Exercise goal
Give back every record exactly, images excluded.

(Page images and extracted text)

+ + + + +

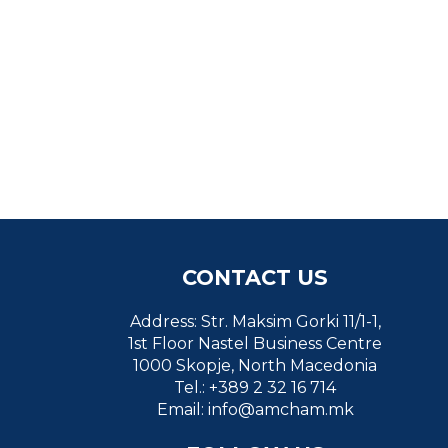
CONTACT US
Address: Str. Maksim Gorki 11/1-1,
1st Floor Nastel Business Centre
1000 Skopje, North Macedonia
Tel.: +389 2 32 16 714
Email:
info@amcham.mk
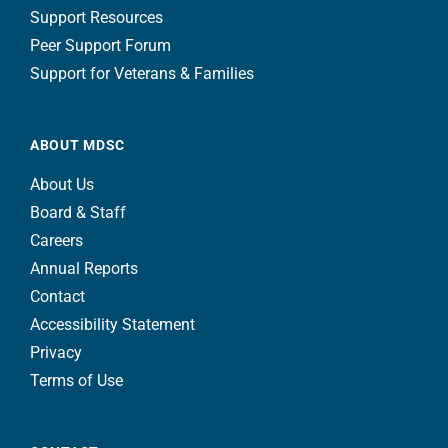
Support Resources
Peer Support Forum
Support for Veterans & Families
ABOUT MDSC
About Us
Board & Staff
Careers
Annual Reports
Contact
Accessibility Statement
Privacy
Terms of Use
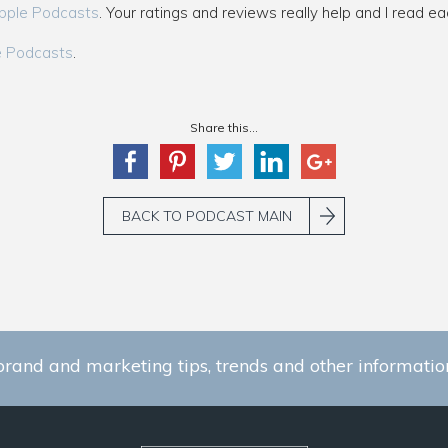
pple Podcasts
. Your ratings and reviews really help and I read ea
e Podcasts
.
Share this...
BACK TO PODCAST MAIN
brand and marketing tips, trends and other information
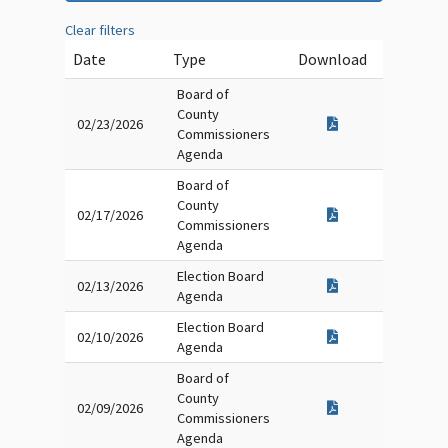
Clear filters
Date
Type
Download
Board of
County
02/23/2026
Commissioners
Agenda
Board of
County
02/17/2026
Commissioners
Agenda
Election Board
02/13/2026
Agenda
Election Board
02/10/2026
Agenda
Board of
County
02/09/2026
Commissioners
Agenda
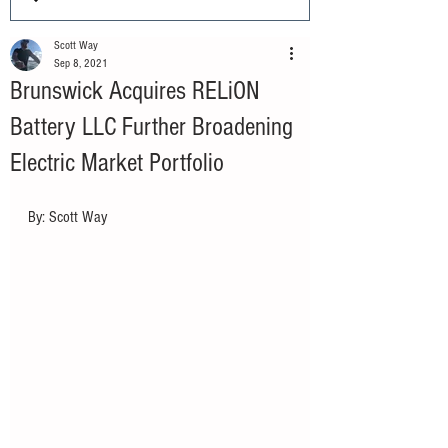
Scott Way
Sep 8, 2021
Brunswick Acquires RELiON
Battery LLC Further Broadening
Electric Market Portfolio
By: Scott Way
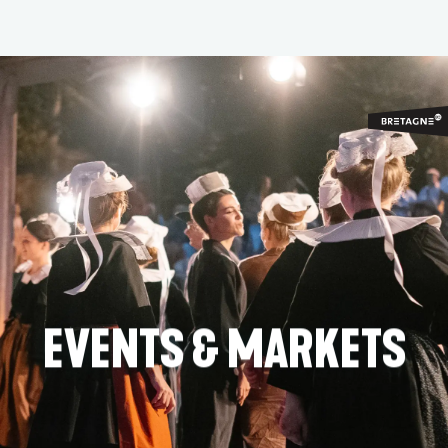
Aller
au
contenu
principal
EVENTS & MARKETS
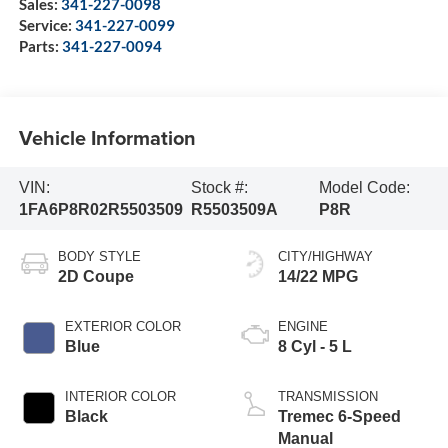
Sales:
341-227-0098
Service:
341-227-0099
Parts:
341-227-0094
Vehicle Information
VIN:
Stock #:
Model Code:
1FA6P8R02R5503509
R5503509A
P8R
BODY STYLE
CITY/HIGHWAY
2D Coupe
14/22 MPG
EXTERIOR COLOR
ENGINE
Blue
8 Cyl - 5 L
INTERIOR COLOR
TRANSMISSION
Black
Tremec 6-Speed
Manual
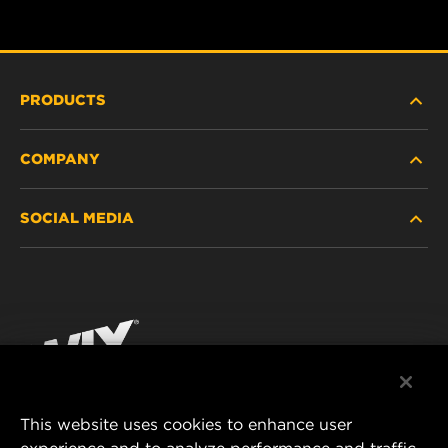
PRODUCTS
COMPANY
HEAVY-DUTY
SOCIAL MEDIA
PASSENGER CAR AND LIGHT TRUCK
ABOUT
INDUSTRIAL FILTRATION
RESOURCES
Facebook
RACING PRODUCTS
CONTACT
Instagram
CAREER
YouTube
This website uses cookies to enhance user
DATA PRIVACY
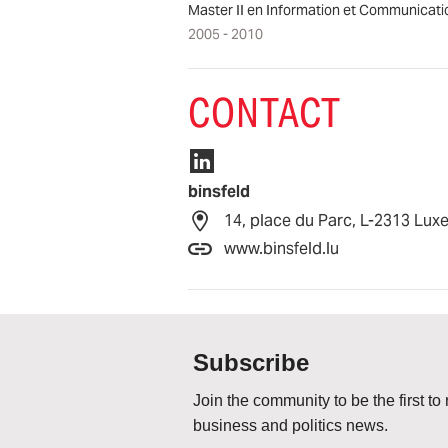
Master II en Information et Communicati
2005 - 2010
CONTACT
binsfeld
14, place du Parc, L-2313 Lu
www.binsfeld.lu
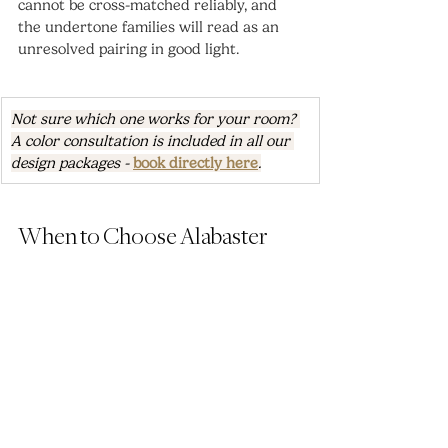
cannot be cross-matched reliably, and 
the undertone families will read as an 
unresolved pairing in good light.
Not sure which one works for your room? 
A color consultation is included in all our 
design packages - 
book directly here
.
When to Choose Alabaster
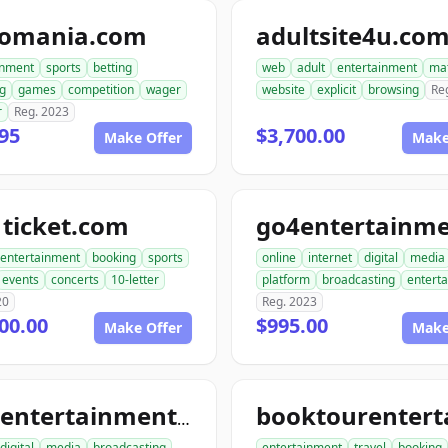
tomania.com
adultsite4u.co
inment
sports
betting
web
adult
entertainment
ma
g
games
competition
wager
website
explicit
browsing
Re
r
Reg. 2023
95
$3,700.00
Make Offer
Make
ticket.com
entertainment
booking
sports
online
internet
digital
media
events
concerts
10-letter
platform
broadcasting
entert
20
Reg. 2023
00.00
$995.00
Make Offer
Make
tourentertainmentclub.com
digital
media
broadcasting
entertainment
travel
booking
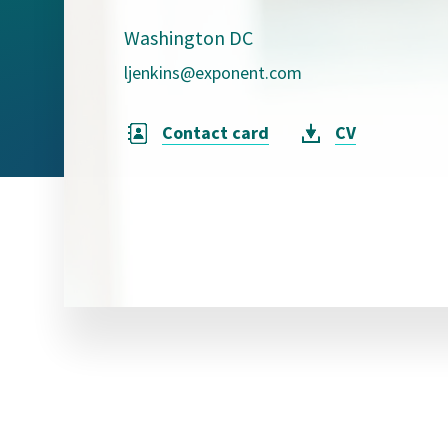
Visual Communication
Case Studies
Washington DC
ljenkins@exponent.com
Publications
Announcements
Contact card
CV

+ + + + +

Response
CONTACT US
Address: Str. Maksim Gorki 11/1-1,
1st Floor Nastel Business Centre
1000 Skopje, North Macedonia
Tel.: +389 2 32 16 714
Email:
info@amcham.mk
Support Resources
Peer Support Forum
Support for Veterans & Families
ABOUT MDSC
About Us
Board & Staff
Careers
Annual Reports
Contact
Accessibility Statement
Privacy
Terms of Use
pple Podcasts
. Your ratings and reviews really help and I read ea
e Podcasts
.
Share this...
BACK TO PODCAST MAIN
brand and marketing tips, trends and other information
Clear filters
Date
Type
Download
Board of
County
02/23/2026
Commissioners
Agenda
Board of
County
02/17/2026
Commissioners
Agenda
Election Board
02/13/2026
Agenda
Election Board
02/10/2026
Agenda
Board of
County
02/09/2026
Commissioners
Agenda
Scott Way
Sep 8, 2021
Brunswick Acquires RELiON
Battery LLC Further Broadening
Electric Market Portfolio
By: Scott Way
Aller
au
contenu
principal
EVENTS & MARKETS
Sales:
341-227-0098
Service:
341-227-0099
Parts:
341-227-0094
Vehicle Information
VIN:
Stock #:
Model Code:
1FA6P8R02R5503509
R5503509A
P8R
BODY STYLE
CITY/HIGHWAY
2D Coupe
14/22 MPG
EXTERIOR COLOR
ENGINE
Blue
8 Cyl - 5 L
INTERIOR COLOR
TRANSMISSION
Black
Tremec 6-Speed
Manual
PRODUCTS
COMPANY
HEAVY-DUTY
SOCIAL MEDIA
PASSENGER CAR AND LIGHT TRUCK
ABOUT
INDUSTRIAL FILTRATION
RESOURCES
Facebook
RACING PRODUCTS
CONTACT
Instagram
CAREER
YouTube
This website uses cookies to enhance user
DATA PRIVACY
Master II en Information et Communicati
2005 - 2010
CONTACT
binsfeld
14, place du Parc, L-2313 Lu
www.binsfeld.lu
cannot be cross-matched reliably, and 
the undertone families will read as an 
unresolved pairing in good light.
Not sure which one works for your room? 
A color consultation is included in all our 
design packages - 
book directly here
.
When to Choose Alabaster
tomania.com
adultsite4u.co
inment
sports
betting
web
adult
entertainment
ma
g
games
competition
wager
website
explicit
browsing
Re
r
Reg. 2023
95
$3,700.00
Make Offer
Make
ticket.com
entertainment
booking
sports
online
internet
digital
media
events
concerts
10-letter
platform
broadcasting
entert
20
Reg. 2023
00.00
$995.00
Make Offer
Make
tourentertainmentclub.com
digital
media
broadcasting
entertainment
travel
booking
Visual Communication
Case Studies
Washington DC
ljenkins@exponent.com
Publications
Announcements
Contact card
CV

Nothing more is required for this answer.